An issue that presents a potential complication for the interpretation of these results is that, depending on the task, observers may be registering size in different ways. Because it is a reproduction task, the mean-size task requires observers to register and then produce their judgment using absolute sizes. By contrast, in the size-weighted centroid task they could be using relative sizes; it is possible to perform this task perfectly well with size information that preserves only the proportional sizes of the stimuli. We should point out, however, both that there is nothing in our results that suggests that observers were, in fact, using relative size estimates in the size-weighted centroid task and that we unaware of any literature that shows that using such relative sizes would be easier than actually using absolute sizes. Also, as discussed previously in the analysis of the singleton data from the mean-size task, there is evidence that suggests that, at least in this case, observers were able to perceive and report absolute size with good accuracy.

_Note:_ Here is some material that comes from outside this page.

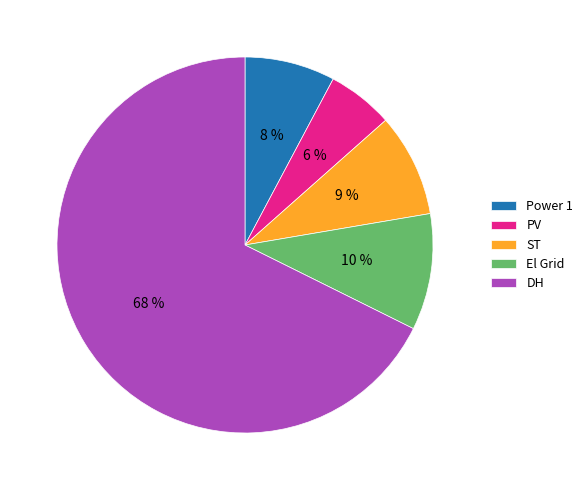

How many segments does this pie chart have?

5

A secondary result is that there was no effect on performance due to the two types of squares used in this experiment. Both influence functions and efficiencies were very similar for both outlined and filled squares. These findings suggest that observers are actually using the sizes of the squares to make their judgments and are not being influenced by the luminance of the screen (e.g., using mean luminance to make their estimation).

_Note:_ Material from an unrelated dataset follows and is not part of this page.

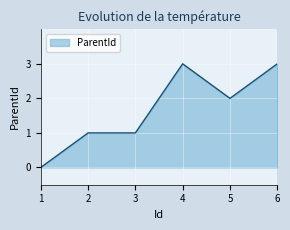

Is it true that the value at 3 is 2?

False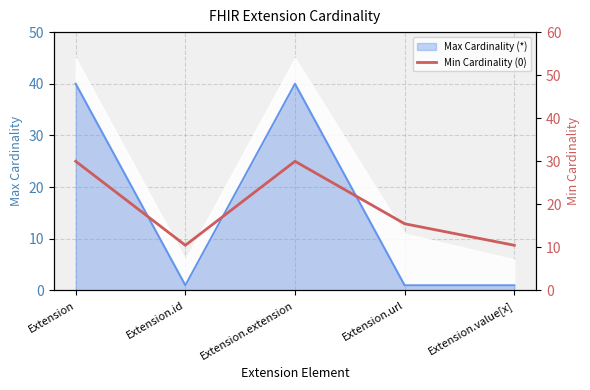

Reading right to left, extract all data points from this chart.

10.5	15.5	30.0	10.5	30.0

With the aim of exploring if there are systematic, individual differences across tasks, we conducted a correlation analysis of the efficiencies for all four variants of the three tasks—i.e., the variants due to stimulus type and set size. These correlations, averaged over stimulus type and set size, are summarized in
Table 1. There was a strong, positive correlation of the postfilter efficiency estimates both within (i.e., across the variants) and across the two centroid tasks, suggesting that the differences in postfilter efficiency across observers in these tasks reflect a common mechanism. In contrast, there was little or no correlation among the variants of the mean-size tasks or between them and the centroid tasks. Given that there are large postfilter efficiency differences across observers and the variants of the mean-size task (ranging from 0.2 to almost 0.9), these correlations close to 0 suggest two separate conclusions. First, the postfilter efficiency variations across observers in the mean-size task derive from a different source than those in the size-weighted centroid task. Even more troubling for the use of the mean-size task to estimate of the amount of size information available to an observer is the lack of correlation across its variants, which suggests that any variation across observers in their ability to make mean-size judgments is swamped by other, unrelated sources of error. Of course, since these correlations are being computed based on only eight observers, these estimates are not precise; however, the differences are large enough to suggest that there is an effect here worth considering.